## WHAT YOU HAVE TO DO
Read through the data and report every line in which the word "promotional" occurs.

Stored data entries
════════════════════

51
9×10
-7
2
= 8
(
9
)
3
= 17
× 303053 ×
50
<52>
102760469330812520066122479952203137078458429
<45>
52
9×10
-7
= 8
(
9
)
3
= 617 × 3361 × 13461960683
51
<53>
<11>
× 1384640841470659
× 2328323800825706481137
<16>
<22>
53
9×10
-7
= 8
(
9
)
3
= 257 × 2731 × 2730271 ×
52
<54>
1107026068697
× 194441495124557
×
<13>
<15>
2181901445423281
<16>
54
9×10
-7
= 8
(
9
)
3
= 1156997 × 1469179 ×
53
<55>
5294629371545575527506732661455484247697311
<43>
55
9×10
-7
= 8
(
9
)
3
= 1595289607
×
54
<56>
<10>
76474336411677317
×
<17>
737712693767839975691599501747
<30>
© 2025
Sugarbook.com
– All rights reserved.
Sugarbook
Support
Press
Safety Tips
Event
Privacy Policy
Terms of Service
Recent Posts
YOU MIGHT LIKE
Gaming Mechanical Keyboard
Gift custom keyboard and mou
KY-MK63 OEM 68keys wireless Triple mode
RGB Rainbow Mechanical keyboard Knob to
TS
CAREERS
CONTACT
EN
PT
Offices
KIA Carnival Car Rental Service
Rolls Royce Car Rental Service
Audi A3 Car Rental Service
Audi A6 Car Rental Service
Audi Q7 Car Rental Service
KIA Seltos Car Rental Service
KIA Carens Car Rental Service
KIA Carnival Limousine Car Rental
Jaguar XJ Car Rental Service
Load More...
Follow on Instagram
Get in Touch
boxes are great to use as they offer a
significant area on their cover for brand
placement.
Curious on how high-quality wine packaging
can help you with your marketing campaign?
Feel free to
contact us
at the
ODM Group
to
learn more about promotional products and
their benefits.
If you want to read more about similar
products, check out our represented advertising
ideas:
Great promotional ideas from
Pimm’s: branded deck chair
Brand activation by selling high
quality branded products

════════════════════

## OUTPUT OF THE TASK
learn more about promotional products and
Great promotional ideas from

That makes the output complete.